St. Paul (1620), by Georges de la Tour.

Yes, Jesus and the Apostles were Jews, and the Christian faith is the fulfillment of Hebrew prophecy and the culmination of Hebrew tradition. Yes, the earliest Christians were all Jewish and sought to preserve their Jewish identity in addition to being followers of the Messiah. But Protestants, especially those in this “Hebrew Roots” movement, presume that the historic, Catholic Church unfaithfully put aside those Jewish traditions or overwrote them with syncretistic or pagan or otherwise compromised doctrines. And separating the faith from history, presuming that Scripture is the only source one needs, makes it easy to believe that.

But the fact is that history presents a very different story. By the beginning of the second century, mere years after the deaths of the Apostles, the Christian and Jewish traditions were already parting ways. The Jews rejected Christians as anti-Jewish heretics, and Christians came to reject Jewish traditions as subversive and anti-Christian. Christian worship on the Lord’s Day (Sunday) had been a practice since the Apostles themselves (which Scripture itself supports), and the growing Church, as Christians were expelled from the synagogues, soon fell away from also celebrating Jewish worship on the Sabbath.

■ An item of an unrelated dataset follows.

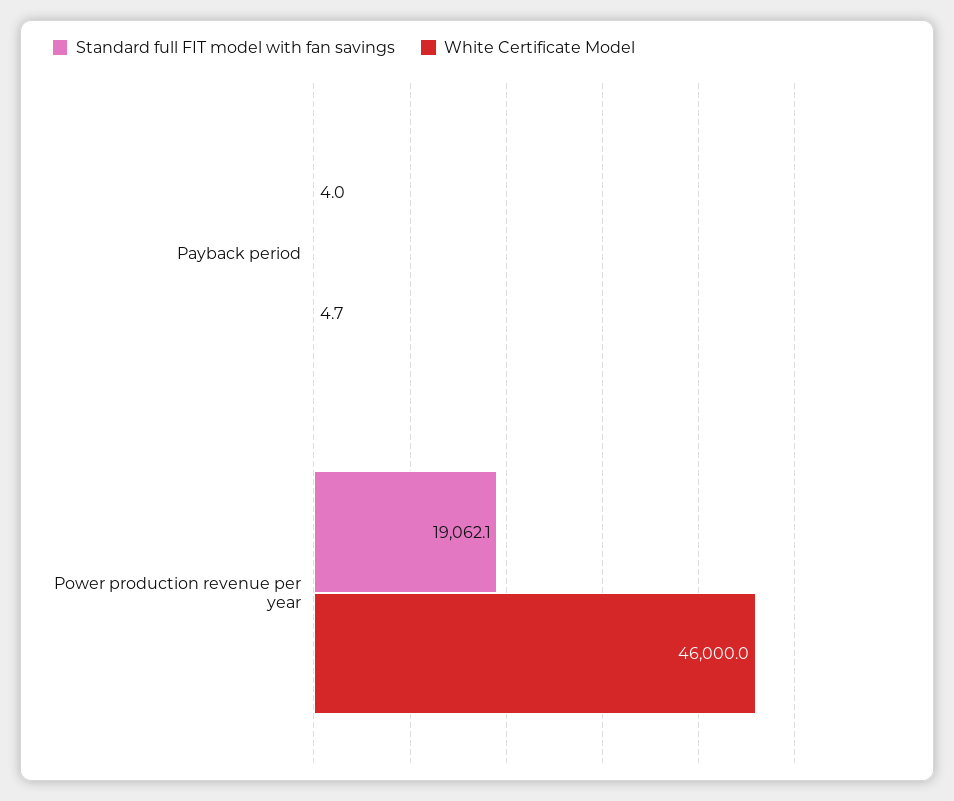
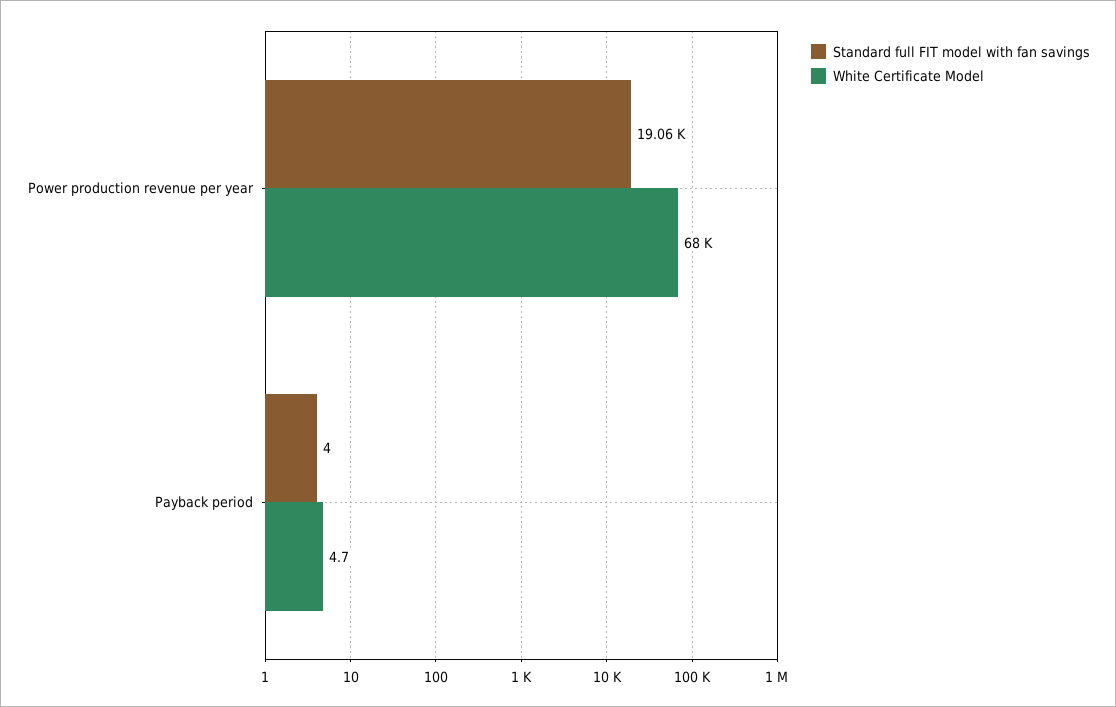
White Certificate Model, Power production revenue per year: 46000 -> 68000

To sever faith from history forgets all of that and denies it happened. To cast away the Tradition of the Church loses the whole context of the New Testament and the Early Church, and with it the authentic teaching of the Apostles on how Christian worship was to be conducted. The liturgy of the Catholic Mass even to this day clearly follows the forms of the Jewish synagogue liturgy. The “Hebrew Roots” of Christianity are not lost; they merely grew into full-grown oaks.

Hebrew Roots

On the other hand, “Hebrew Roots” and Messianic Judaism in fact adopt a fabricated tradition — an invention of someone or another’s subjective conception of how early Jewish Christians would have worshipped — since no authentic tradition of Judaic Christianity descends to us. It takes on a false form of ancience and tradition, and in fact “adds to the faith” as much as Protestants have ever accused Catholics of doing, only adding genuine novelty and invention rather than what they only presume to be. It tends to be based on a very Protestant reading of Scripture (it doesn’t cast away that tradition wholly), and suffers from the same basic fallacies: by ignoring the received tradition of the Church, it misses many of the crucial understandings and connections which early Christian writers and the Church Fathers realized and retained and have handed down to us. Even more troubling, I’ve encountered advocates of Christians returning to the observance of the Torah, the Jewish Law, when Scripture is quite clear that this is opposed to or even negates faith in Christ.

Ribera, Saint Paul (1637)

Saint Paul (1637), by Jusepe de Ribera.

Scripture is clear that followers of Jesus, particularly Gentile believers, were under no obligation to observe the Torah or maintain Jewish practices, and if anything, even for Jews, these distracted from the fulfillment and revelation of Christ. The Epistle to the Hebrews tells us that God, “in speaking of a new covenant, treats the first as obsolete. And what is becoming obsolete and growing old is ready to vanish away” (Hebrews 8:13). Paul told the Colossians to “let no one pass judgment on you in questions of food and drink or with regard to a festival or a new moon or a sabbath [the principal elements of Jewish observance]. These are only a shadow of what is to come; but the substance belongs to Christ” (Colossians 2:16–17). In fact, the whole message of Paul against the heresy of the Judaizers was for Christians not to allow themselves to again be placed under the yoke of the Jewish Law, to seek justification with God through religious observance and not through faith in Christ. “You are severed from Christ, you who would be justified by the law; you have fallen away from grace” (Galatians 5:4).